Outside the windows, the trees are thick with green leaves. Like most meetings, this one is held in a room in a church building. It smells of cheap coffee and it’s a familiar smell; I welcome it.

I don’t leave this meeting early and there are no tantrums. We stay inside for the duration. Cara and her friend Kate take Frankie out near the end, when he fusses, and play with him as I sit inside the room where the actual meeting is held. I listen to a famous film director talk about binge drinking and smoking crack with bikers.

After the speaker is done talking, I go to find Frankie and Cara and Kate. They are in a classroom in the back of the church. Montessori classes are held here during the week, and my friends are playing with Frankie by the shelf filled with wooden toys.

He squeals when he sees me and triumphantly raises one arm to show me a piece of wood he’s holding on to. Cara and Kate turn around and squeal too. They’re squealing over the fact that Frankie is walking; they say he has made a couple of steady steps completely on his own.

Looking at the three of them sitting on the floor with open faces and big smiles, looking at my son with his cloud of golden hair and his face, his ruby-red lips and happy cheeks, and all that green August outside the window, and everything that makes this moment
this
moment—the smell of coffee still lingering in the air—I finally feel that we’re safe and that things will be okay.

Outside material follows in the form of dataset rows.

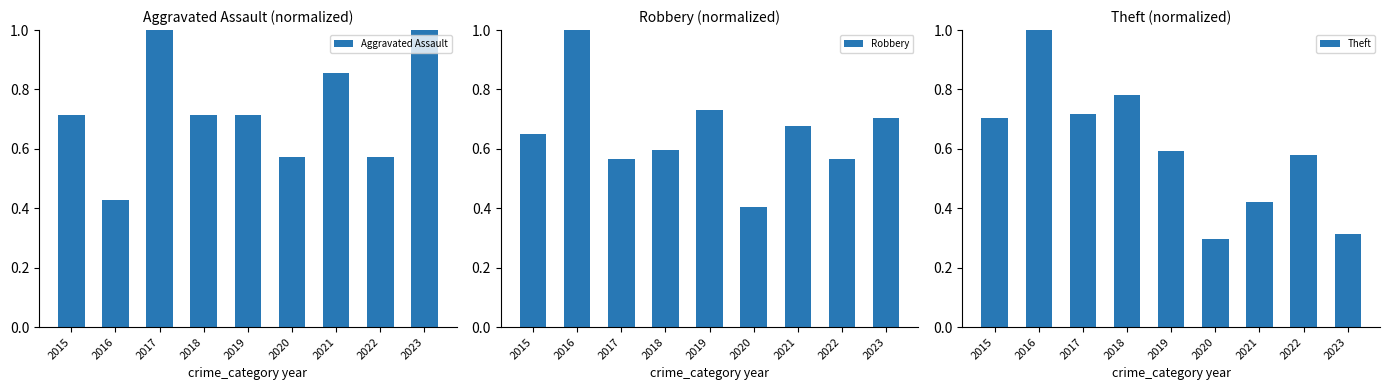

At which category is the sum across all series the highest?

2016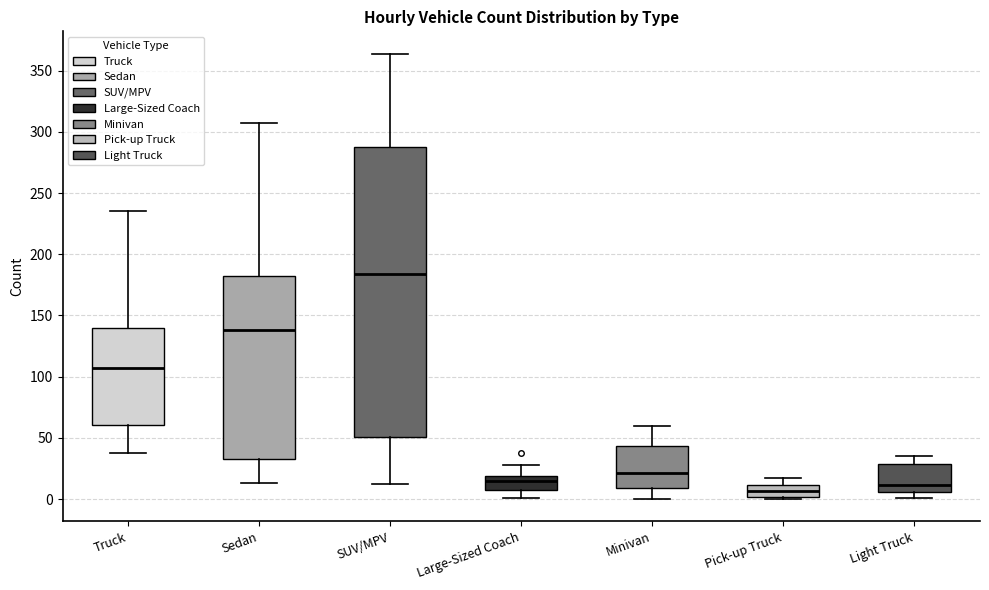

Reading left to right, read every box against the y-axis: the position of its median line, the range the box covers, and the ends of its whiskers. The values are not printed on the chart, so give them approximately, as read against the axis.

Truck: median 105, box 60 to 140, whiskers 40 to 235
Sedan: median 140, box 35 to 180, whiskers 15 to 305
SUV/MPV: median 185, box 50 to 290, whiskers 10 to 365
Large-Sized Coach: median 15, box 5 to 20, whiskers 0 to 30
Minivan: median 20, box 10 to 45, whiskers 0 to 60
Pick-up Truck: median 5, box 0 to 10, whiskers 0 (just below the box's lower edge) to 15
Light Truck: median 10, box 5 to 30, whiskers 0 to 35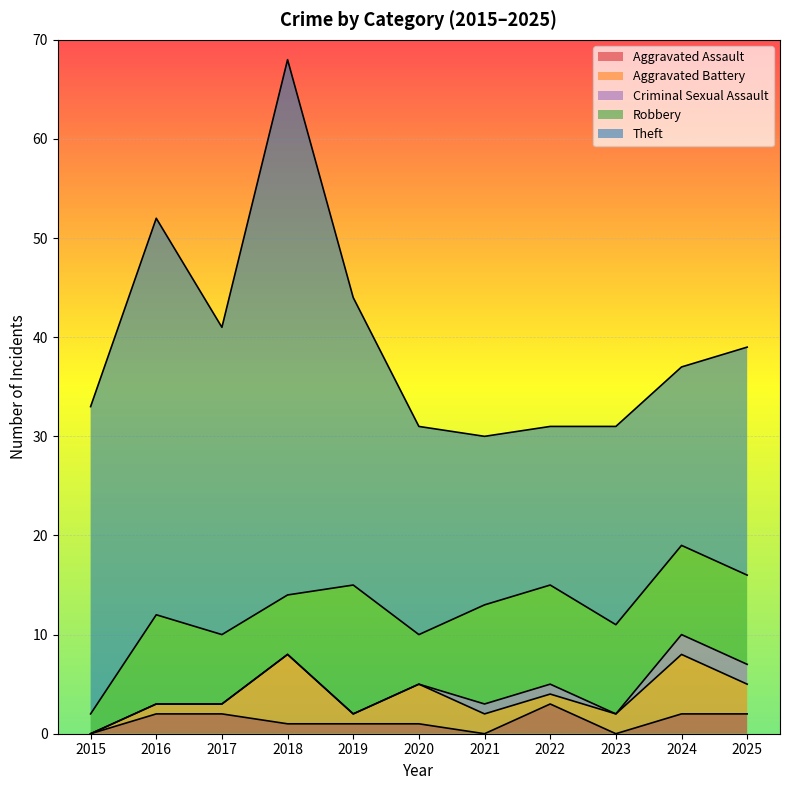

Is it true that Aggravated Battery equals 5 at 2025?

False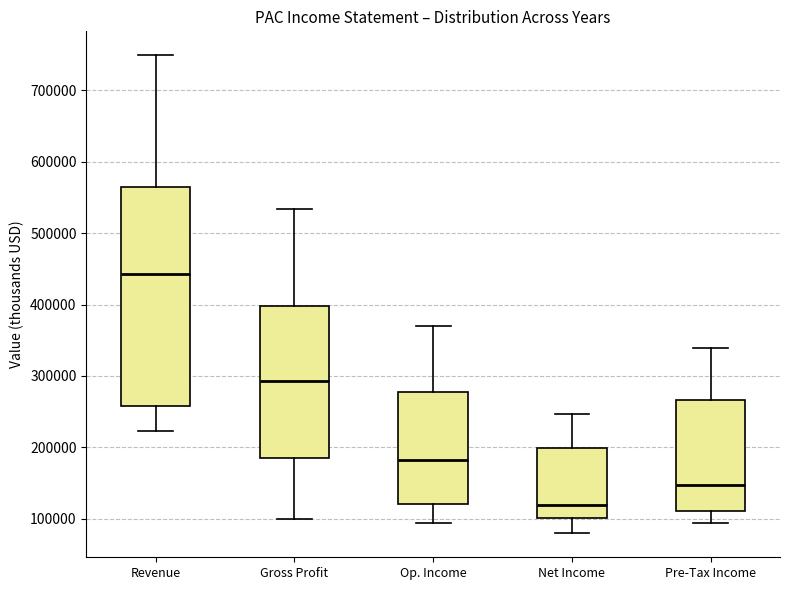

Reading left to right, transcribe this box plot: for each box, give where its median line is, the range the box spans, and where its two whiskers end, as read against the y-axis. The values are not printed on the chart, so give them approximately, as read against the axis.

Revenue: median 440000, box 260000 to 560000, whiskers 220000 to 750000
Gross Profit: median 290000, box 190000 to 400000, whiskers 100000 to 530000
Op. Income: median 180000, box 120000 to 280000, whiskers 100000 to 370000
Net Income: median 120000, box 100000 to 200000, whiskers 80000 to 250000
Pre-Tax Income: median 150000, box 110000 to 270000, whiskers 90000 to 340000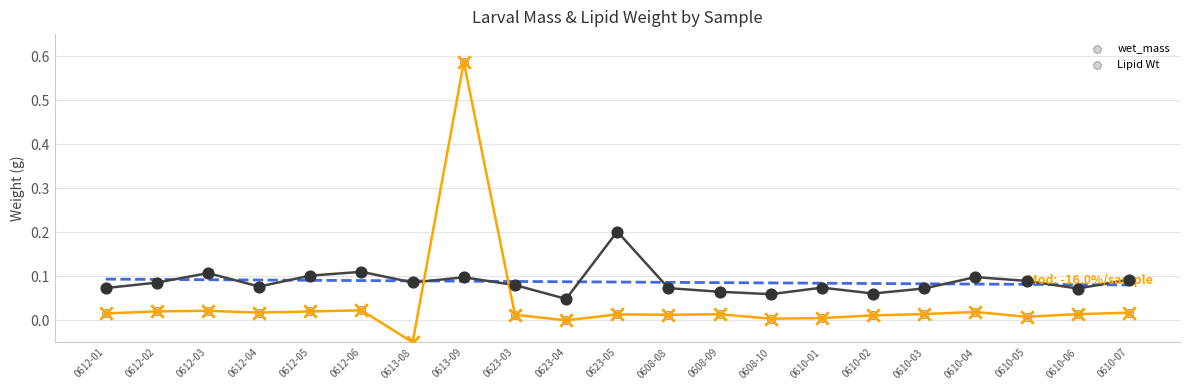

At which category is the sum across all series the highest?

0613-09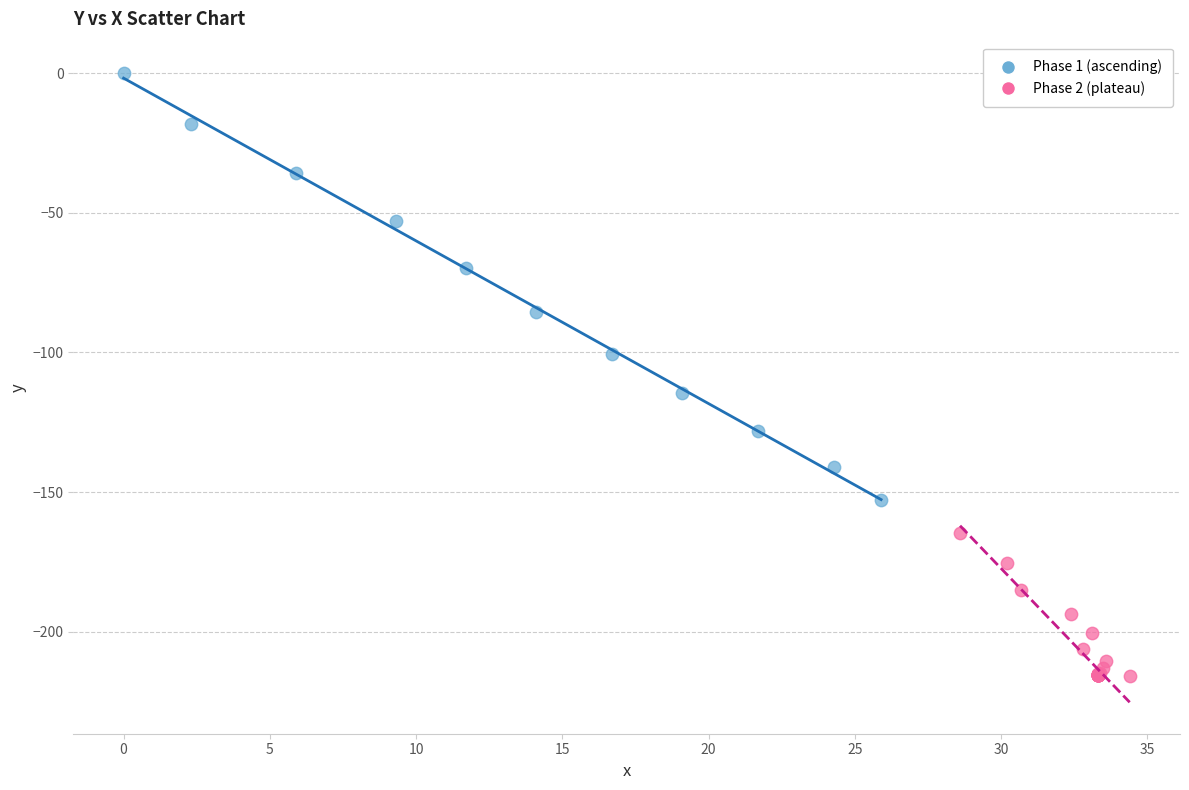

Which series reaches the minimum Y coordinate?

Phase 2 (plateau)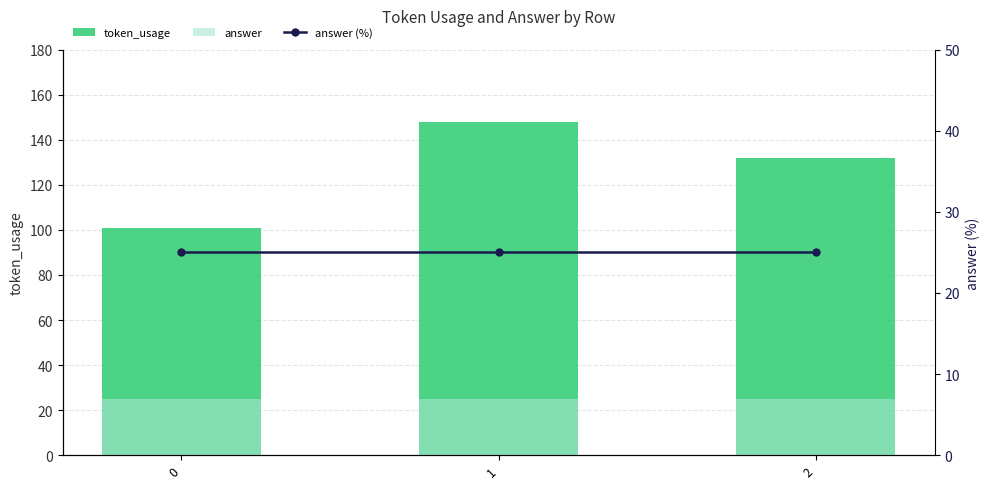

Between 2 and 1, which is larger?

1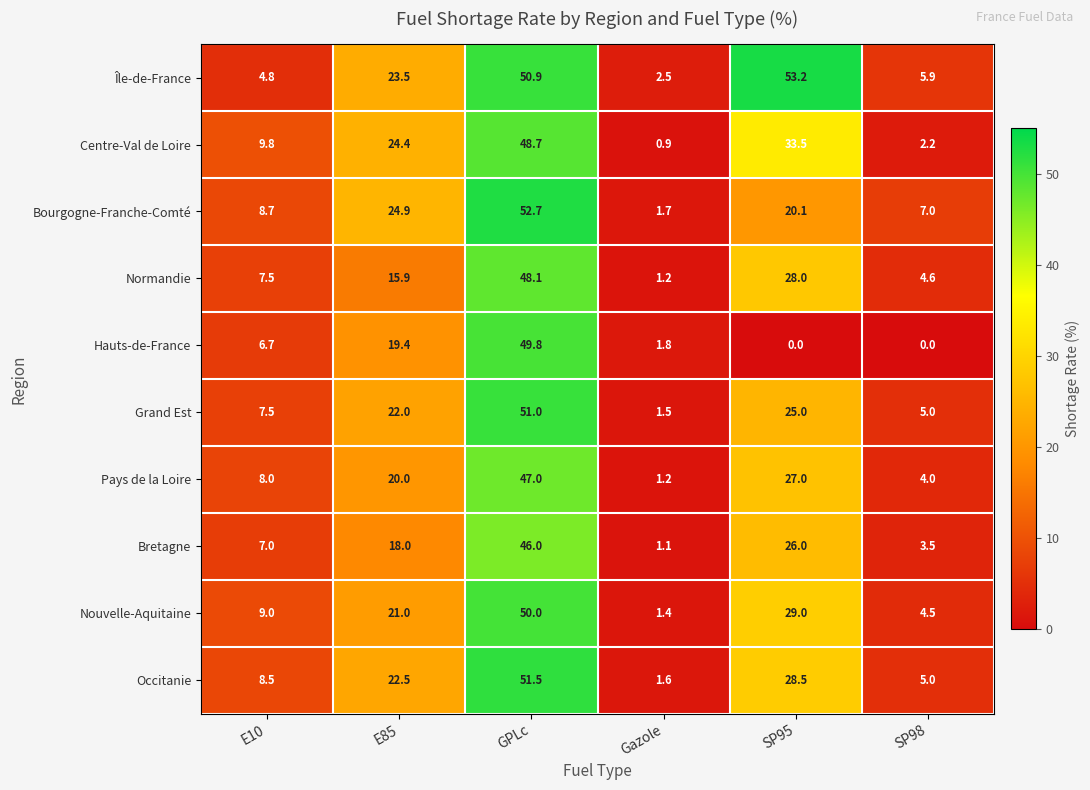

The value of Île-de-France at E85 is 39.7. True or false?

False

When I go home that night to drop off my son, my boyfriend is waiting for me and we talk. He speaks softly; his face doesn’t twitch in annoyance. I wonder if he, too, had noticed how green and promising everything looks outside, if the evening summer light had made him feel something other than despair about us. If it had caused him to snap out of it, even feel some hint of hope.

We don’t shout, don’t say mean things to one another, just talk. Our voices are treading carefully, back and forth on this fragile golden line of cautious connection. We must be gentle with each other. We’ve been
gravely wounded in this war. One more battle and there will be no returning.

I want to move back in, I say as I’ve said, threatened, begged many times over the past three weeks. Except that now I just say it, as strongly and as calmly as I can.

I don’t want you to live here, he says the words that he has shouted and hissed before. Now he sounds resigned.

Just a trial. I will move back out if you want me to.

He says nothing.

Please, I say.

That’s all I say. I don’t talk about my drinking or how admirably sober I am. It hasn’t been that long at all. There’s no sobriety to talk about, really. But: Please.

A long silence. We used to be comfortable being silent with each other before silences became weapons in our war: Him not speaking to me the day after he’d catch me drinking. Me not speaking when I was too drunk to talk. But this silence is okay. I don’t know if he’s comfortable with it right now, but I am. I can sit in it. I’m not alarmed by it.

Okay, he finally says, just trial.

Like a probation.

Okay. A probation. You have till the end of the month.

I can feel my heart flutter a little harder in my chest. I want to put my arms around him. I want to kiss him, feel his hard body against my soft one. My desire is physical but it also feels enhanced, as if there was a spiritual element to it, a need for a communion. But I can’t break through his hate, have no right to expect anything from him yet, have zero proof that he, too, is feeling that hope, light, filtering through the trees outside that’s letting itself inside. So I stand where I am.